Nobles, perhaps, he had to accept when the marquis succumbed to the plague like a common rat. And soon the duke, and eventually the earl. But while they may have held a higher status in the society, the blood loss was not royal, and therefore, of little value. At least, that was what the king scratched into his mind.
Or perhaps, it was vulnerability. The notions that one's deeply held belief of security was merely a construction of fragmented naiveties, placed delicately a top one another.
However, there was no need to dwell on concern for the impossibly. While copper stained green with age, gold remained pure throughout the ages. Any metal that adorned royalty simply could not fester with disease, so one could only assume, that royal flesh worked in the same sense.

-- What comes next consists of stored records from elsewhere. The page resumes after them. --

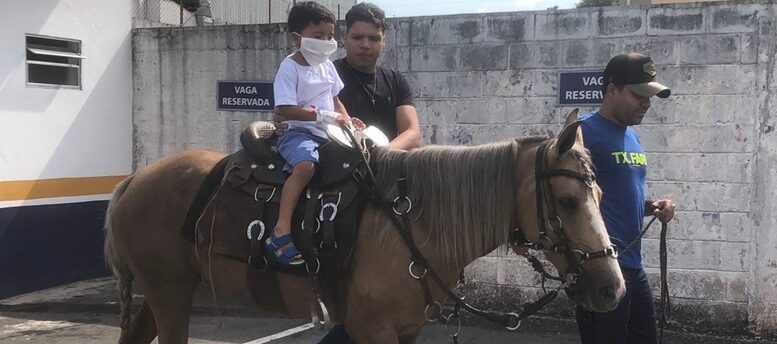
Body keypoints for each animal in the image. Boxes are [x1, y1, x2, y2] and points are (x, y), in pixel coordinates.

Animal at [104, 111, 624, 342]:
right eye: (567, 201)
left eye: (601, 196)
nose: (611, 289)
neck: (411, 221)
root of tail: (135, 180)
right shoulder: (374, 330)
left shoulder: (408, 329)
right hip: (170, 295)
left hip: (165, 292)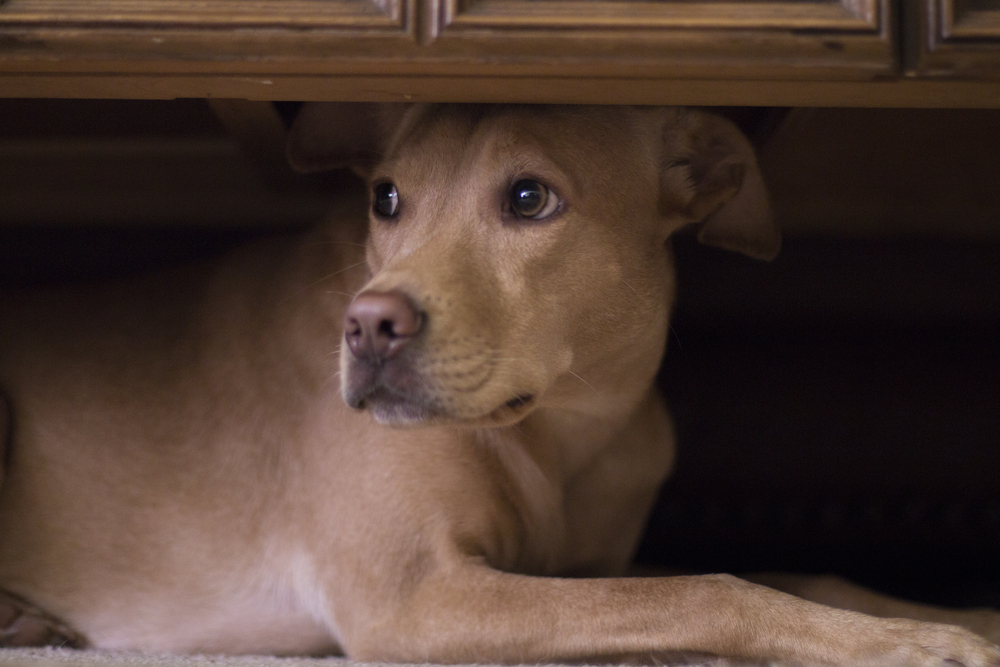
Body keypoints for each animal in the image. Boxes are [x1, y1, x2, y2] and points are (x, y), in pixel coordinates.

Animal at [1, 102, 1000, 664]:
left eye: (529, 198)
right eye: (386, 198)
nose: (365, 328)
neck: (565, 422)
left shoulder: (586, 566)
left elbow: (795, 569)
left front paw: (951, 615)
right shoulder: (417, 597)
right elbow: (712, 588)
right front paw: (904, 645)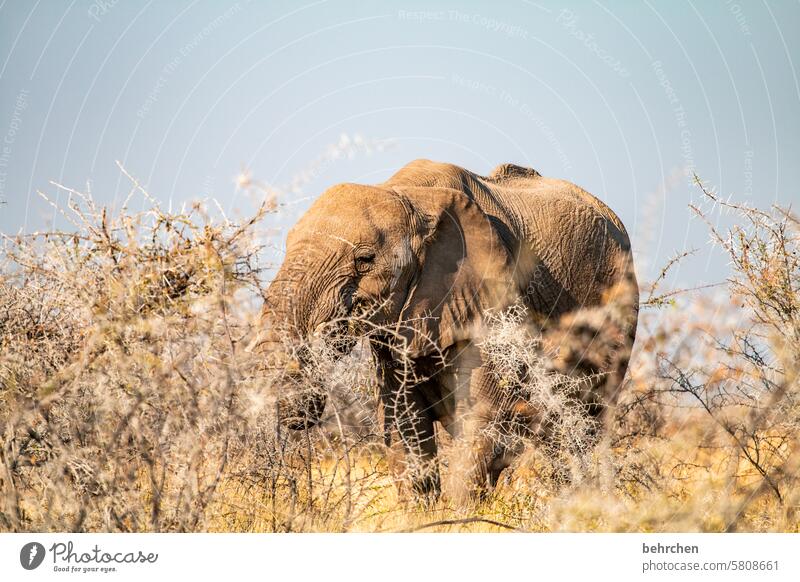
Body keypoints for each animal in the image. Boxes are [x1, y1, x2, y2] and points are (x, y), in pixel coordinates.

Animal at [260, 159, 640, 502]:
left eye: (365, 259)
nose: (299, 416)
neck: (410, 194)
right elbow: (402, 419)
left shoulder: (493, 302)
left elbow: (481, 415)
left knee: (580, 426)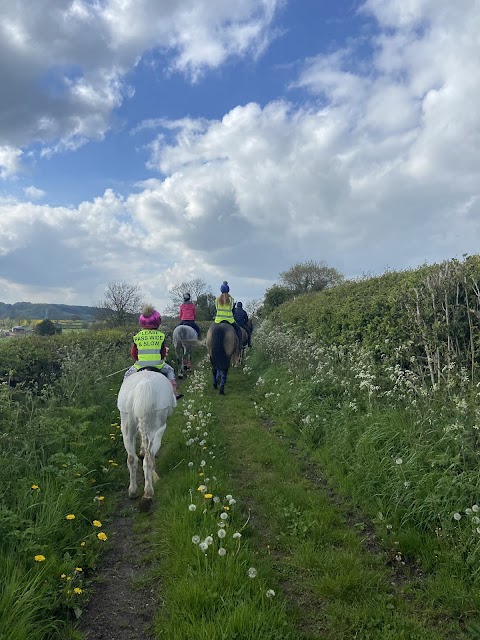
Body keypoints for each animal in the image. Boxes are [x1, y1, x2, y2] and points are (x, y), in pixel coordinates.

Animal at [117, 370, 177, 510]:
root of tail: (143, 385)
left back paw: (133, 491)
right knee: (148, 459)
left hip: (127, 425)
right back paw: (148, 494)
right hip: (158, 428)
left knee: (131, 458)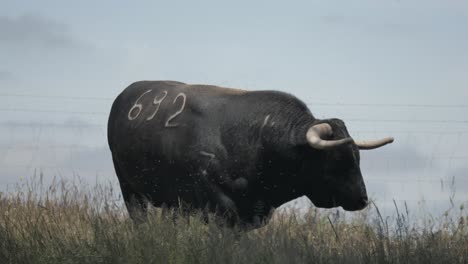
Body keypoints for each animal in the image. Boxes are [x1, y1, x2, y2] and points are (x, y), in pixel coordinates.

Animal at [108, 81, 394, 227]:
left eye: (357, 157)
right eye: (337, 160)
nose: (362, 198)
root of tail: (125, 94)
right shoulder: (216, 202)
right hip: (129, 188)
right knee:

But nobody could deny the half-truths that fell from his lips when his son and daughter fell ill. The young prince, who would spend his youthful days with a wooden sword in hand, and the vision of a battlefield in heart, had been lost of all the strength that came with childhood. The princess, who while just a little girl now, managed to imitate the fragments of the beautiful woman she would become, looked as though she was already a corpse. They laid in their beds and waited for God's mercy to put them to sleep.
And when he did, the king wept, and the queen wept. And perhaps, in another world, their wounds might have healed over the years, maybe with time and love and another baby to bring into life. But this was not that world. And eventually, the queen met the same revolting fate as those around her.
But while his heart ached for the loss of loved ones, the king needed not fret. Queens, while pure in royalty, possessed a genetic inferiority, one which left them vulnerable to the plague. But of course, even the wickedness of nature respected the position of a monarchy.
The stench of rotten bodies piled upon one another in pits had become ordinary, almost comforting. Even the king could not help but find familiarity in the death that surrounded his castle walls.
And slowly, while breathing in the scent, he pulled his robe, made from only the finest silk, closer, to contain his shivers. To provide him with some sense of touch. To hide the decaying skin beneath.
Kings don't get sick.
He told himself, refuses to look at the disease shrouded in his riches.
Kings don't get sick.
As his lungs collapsed in on themselves, threatening to burst with the blood that clawed from his throat.
Kings don't get sick.
As he felt the energy draining from his now dying body, unable to support the crown that rested atop his royal head all these years.
Kings don't get sick.
Kings don't get sick.
Kings don't get sick.
Supposedly, he was never really a true king after all.